▶ **EXERCISE DESCRIPTION**
Pull out every line in the records that contains the word "Kruger", and copy each of those lines in full.

▶ **DATA FOR THIS EXERCISE**
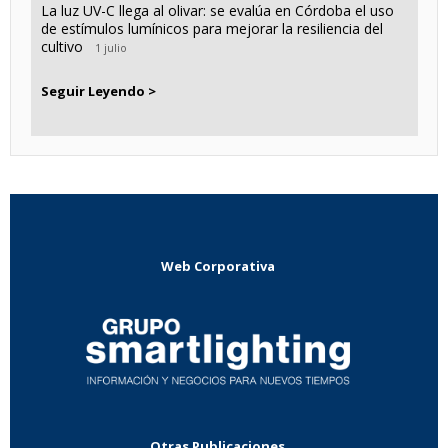
La luz UV-C llega al olivar: se evalúa en Córdoba el uso
de estímulos lumínicos para mejorar la resiliencia del
cultivo
1 julio
Seguir Leyendo >
Web Corporativa
Otras Publicaciones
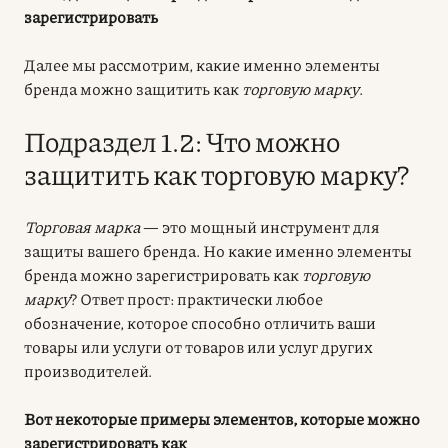
зарегистрировать
Далее мы рассмотрим, какие именно элементы
бренда можно защитить как
торговую марку
.
Подраздел 1.2: Что можно
защитить как торговую марку?
Торговая марка
— это мощный инструмент для
защиты вашего бренда. Но какие именно элементы
бренда можно зарегистрировать как
торговую
марку
? Ответ прост: практически любое
обозначение, которое способно отличить ваши
товары или услуги от товаров или услуг других
производителей.
Вот некоторые примеры элементов, которые можно
зарегистрировать как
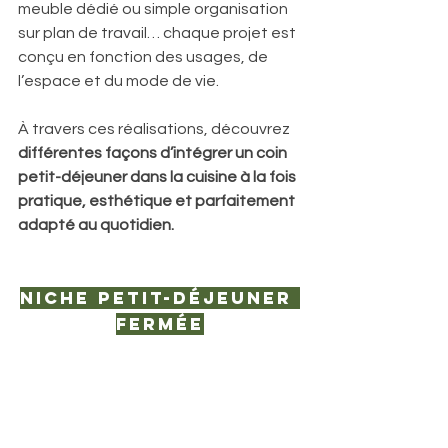
meuble dédié ou simple organisation 
sur plan de travail… chaque projet est 
conçu en fonction des usages, de 
l’espace et du mode de vie.
À travers ces réalisations, découvrez
différentes façons d’intégrer un coin 
petit-déjeuner dans la cuisine à la fois 
pratique, esthétique et parfaitement 
adapté au quotidien.
Niche petit-déjeuner 
fermée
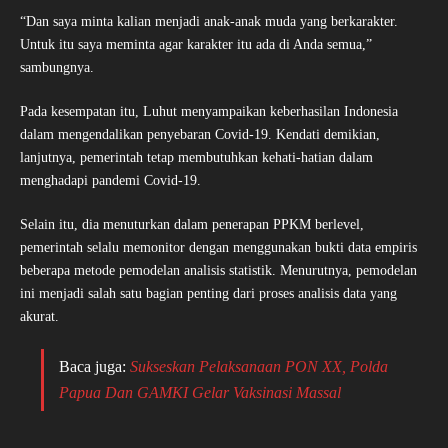
“Dan saya minta kalian menjadi anak-anak muda yang berkarakter.
Untuk itu saya meminta agar karakter itu ada di Anda semua,”
sambungnya.
Pada kesempatan itu, Luhut menyampaikan keberhasilan Indonesia
dalam mengendalikan penyebaran Covid-19. Kendati demikian,
lanjutnya, pemerintah tetap membutuhkan kehati-hatian dalam
menghadapi pandemi Covid-19.
Selain itu, dia menuturkan dalam penerapan PPKM berlevel,
pemerintah selalu memonitor dengan menggunakan bukti data empiris
beberapa metode pemodelan analisis statistik. Menurutnya, pemodelan
ini menjadi salah satu bagian penting dari proses analisis data yang
akurat.
Baca juga:
Sukseskan Pelaksanaan PON XX, Polda
Papua Dan GAMKI Gelar Vaksinasi Massal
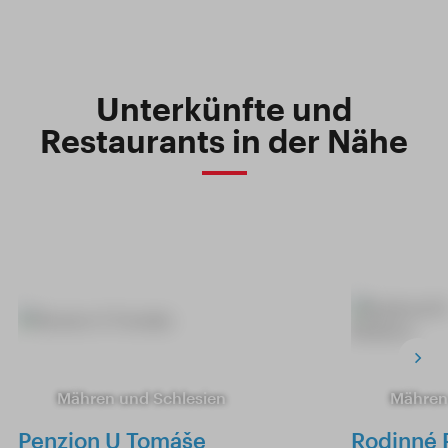
Unterkünfte und
Restaurants in der Nähe
Mähren und Schlesien
Mähren
Penzion U Tomáše
Rodinné 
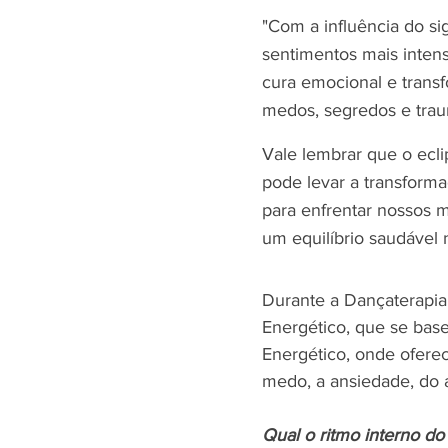
"Com a influência do si
sentimentos mais inten
cura emocional e trans
medos, segredos e traum
Vale lembrar que o ecl
pode levar a transform
para enfrentar nossos m
um equilíbrio saudável 
Durante a Dançaterapia
Energético, que se bas
Energético, onde oferec
medo, a ansiedade, do a
Qual o ritmo interno do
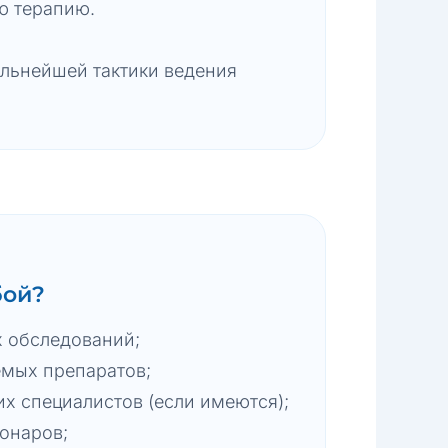
ю терапию.
льнейшей тактики ведения
бой?
х обследований;
мых препаратов;
х специалистов (если имеются);
ионаров;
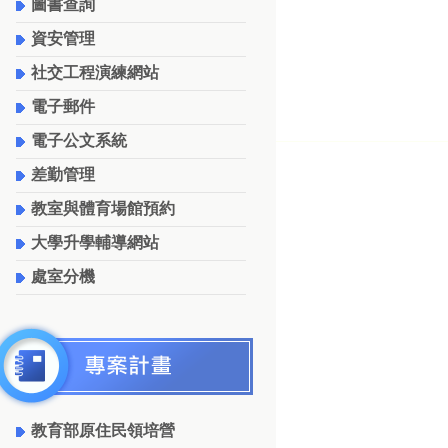
圖書查詢
資安管理
社交工程演練網站
電子郵件
電子公文系統
差勤管理
教室與體育場館預約
大學升學輔導網站
處室分機
教育部原住民領培營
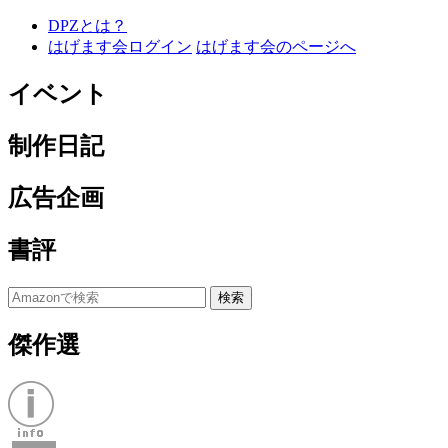
DPZとは？
はげます会ログイン
はげます会のページへ
イベント
制作日記
広告企画
書評
傑作選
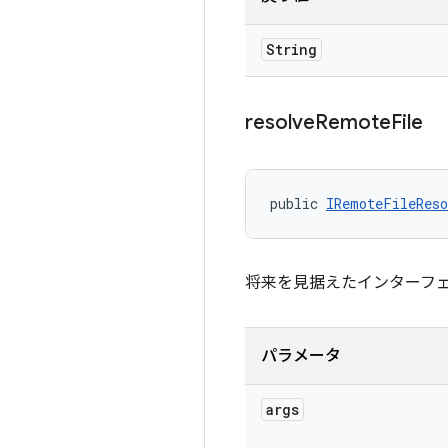
String
resolve
Remote
File
public 
IRemoteFileReso
将来を見据えたインターフェ
パラメータ
args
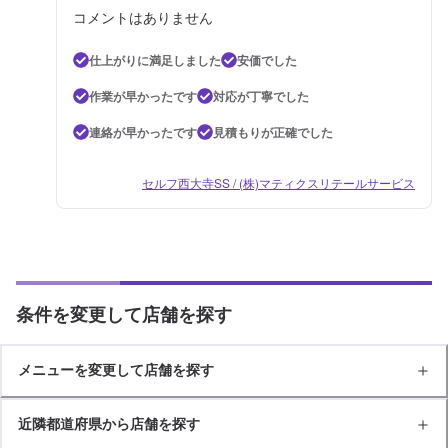
コメントはありません
仕上がりに満足しました
安価でした
作業が早かったです
対応が丁寧でした
連絡が早かったです
見積もりが正確でした
セルフ西大寺SS / (株)マティクスリテールサービス
条件を変更して店舗を探す
メニューを変更して店舗を探す
近隣都道府県から店舗を探す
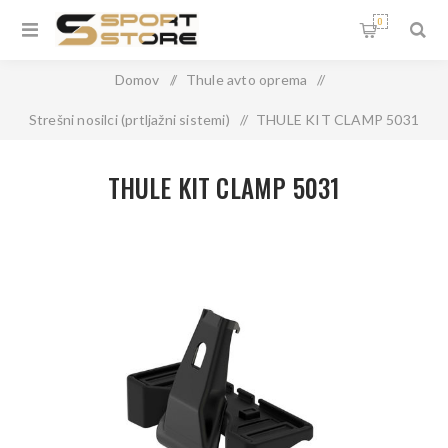
0
Domov
/
Thule avto oprema
/
Strešni nosilci (prtljažni sistemi)
/
THULE KIT CLAMP 5031
THULE KIT CLAMP 5031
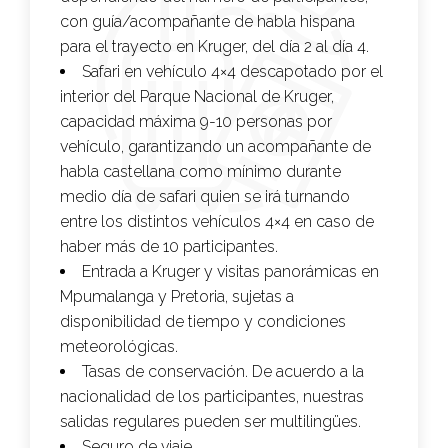
con guía/acompañante de habla hispana
para el trayecto en Kruger, del día 2 al día 4.
Safari en vehículo 4×4 descapotado por el
interior del Parque Nacional de Kruger,
capacidad máxima 9-10 personas por
vehículo, garantizando un acompañante de
habla castellana como mínimo durante
medio día de safari quien se irá turnando
entre los distintos vehículos 4×4 en caso de
haber más de 10 participantes.
Entrada a Kruger y visitas panorámicas en
Mpumalanga y Pretoria, sujetas a
disponibilidad de tiempo y condiciones
meteorológicas.
Tasas de conservación. De acuerdo a la
nacionalidad de los participantes, nuestras
salidas regulares pueden ser multilingües.
Seguro de viaje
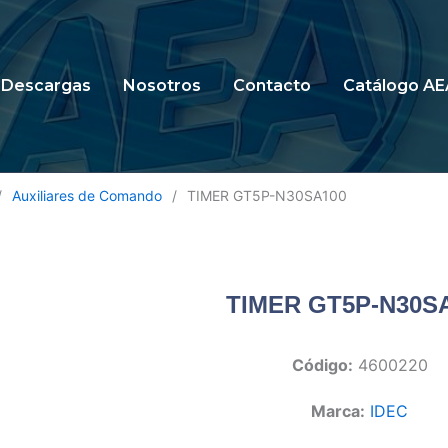
Descargas
Nosotros
Contacto
Catálogo AE
/
Auxiliares de Comando
/
TIMER GT5P-N30SA100
TIMER GT5P-N30S
Código:
4600220
Marca:
IDEC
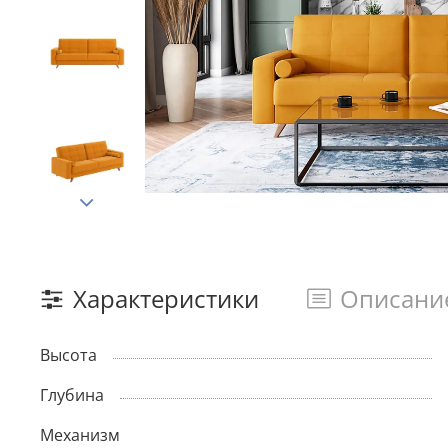
Характеристики
Описани
Высота
Глубина
Механизм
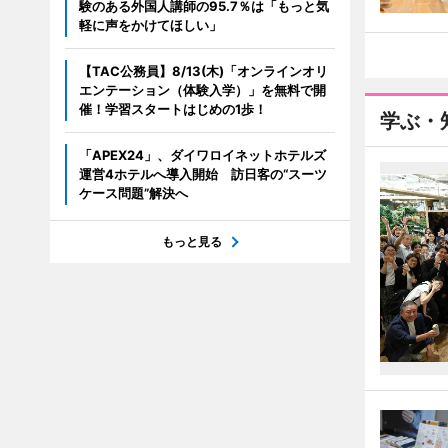
験のある外国人講師の95.7％は「もっと気
軽に声をかけてほしい」
【TAC公務員】8/13(木)「オンラインオリ
エンテーション（体験入学）」を無料で開
催！学習スタートはじめの1歩！
学ぶ・
「APEX24」、ダイワロイネットホテルズ
運営4ホテルへ導入開始 訪日客の“スーツ
ケース問題”解決へ
もっと見る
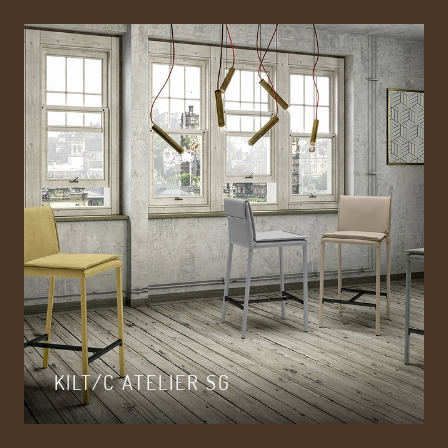
KILT/C ATELIER SG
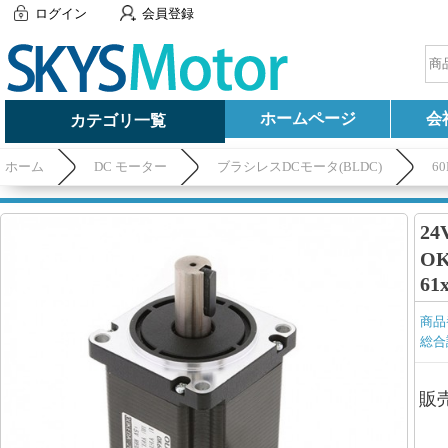
ログイン
会員登録
ホームページ
会
カテゴリ一覧
ホーム
DC モーター
ブラシレスDCモータ(BLDC)
6
61x61x108mm
2
OK
61
商品
総合
販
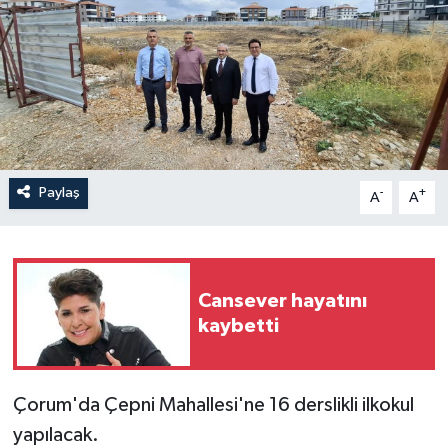
İLÇELER
OTOPARK
TEKNOLOJİ
Paylaş
-
+
A
A
Cansever hayatını
kaybetti
Çorum'da Çepni Mahallesi'ne 16 derslikli ilkokul
yapılacak.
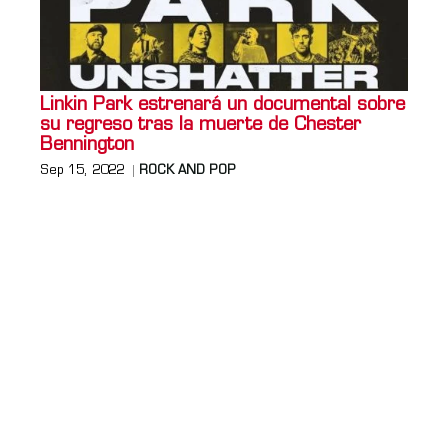
Linkin Park estrenará un documental sobre
su regreso tras la muerte de Chester
Bennington
Sep 15, 2022
ROCK AND POP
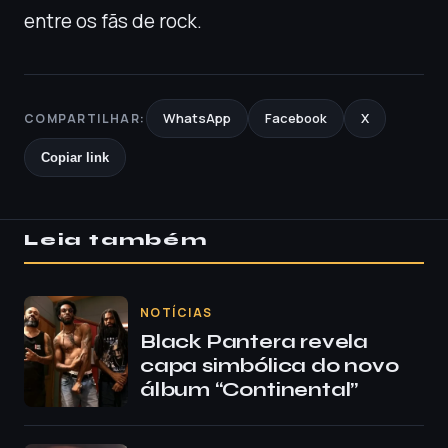
entre os fãs de rock.
WhatsApp
Facebook
X
COMPARTILHAR:
Copiar link
Leia também
NOTÍCIAS
Black Pantera revela
capa simbólica do novo
álbum “Continental”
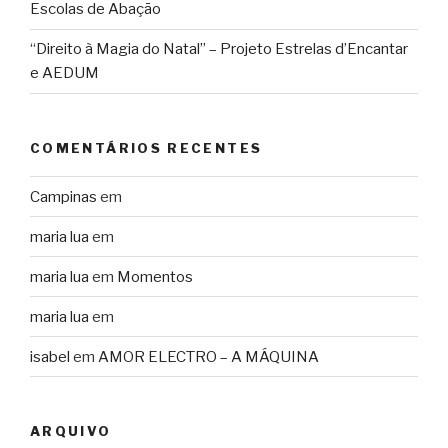
Escolas de Abação
“Direito à Magia do Natal” – Projeto Estrelas d’Encantar
e AEDUM
COMENTÁRIOS RECENTES
Campinas
em
maria lua
em
maria lua
em
Momentos
maria lua
em
isabel
em
AMOR ELECTRO – A MÁQUINA
ARQUIVO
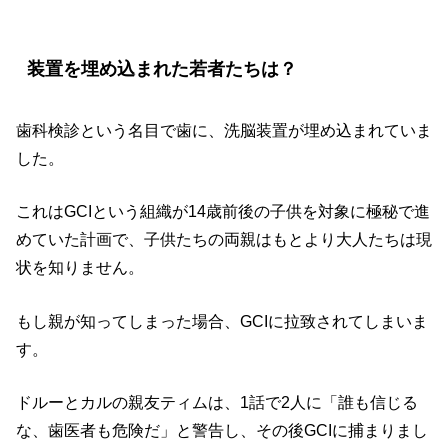
装置を埋め込まれた若者たちは？
歯科検診という名目で歯に、洗脳装置が埋め込まれていま
した。
これはGCIという組織が14歳前後の子供を対象に極秘で進
めていた計画で、子供たちの両親はもとより大人たちは現
状を知りません。
もし親が知ってしまった場合、GCIに拉致されてしまいま
す。
ドルーとカルの親友ティムは、1話で2人に「誰も信じる
な、歯医者も危険だ」と警告し、その後GCIに捕まりまし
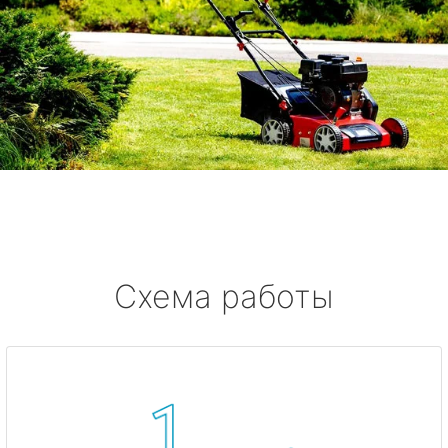
Схема работы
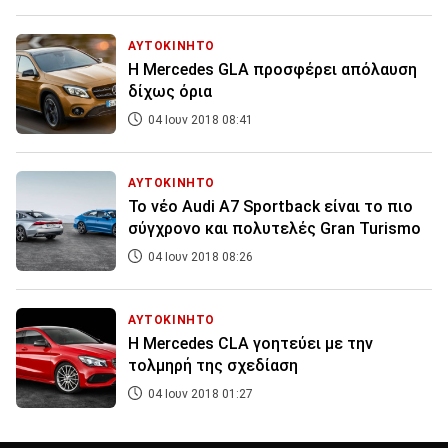
ΑΥΤΟΚΙΝΗΤΟ
Η Mercedes GLA προσφέρει απόλαυση
δίχως όρια
04 Ιουν 2018 08:41
ΑΥΤΟΚΙΝΗΤΟ
Το νέο Audi A7 Sportback είναι το πιο
σύγχρονο και πολυτελές Gran Turismo
04 Ιουν 2018 08:26
ΑΥΤΟΚΙΝΗΤΟ
H Mercedes CLA γοητεύει με την
τολμηρή της σχεδίαση
04 Ιουν 2018 01:27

▶ **FINISHED TASK**
para el trayecto en Kruger, del día 2 al día 4.
interior del Parque Nacional de Kruger,
Entrada a Kruger y visitas panorámicas en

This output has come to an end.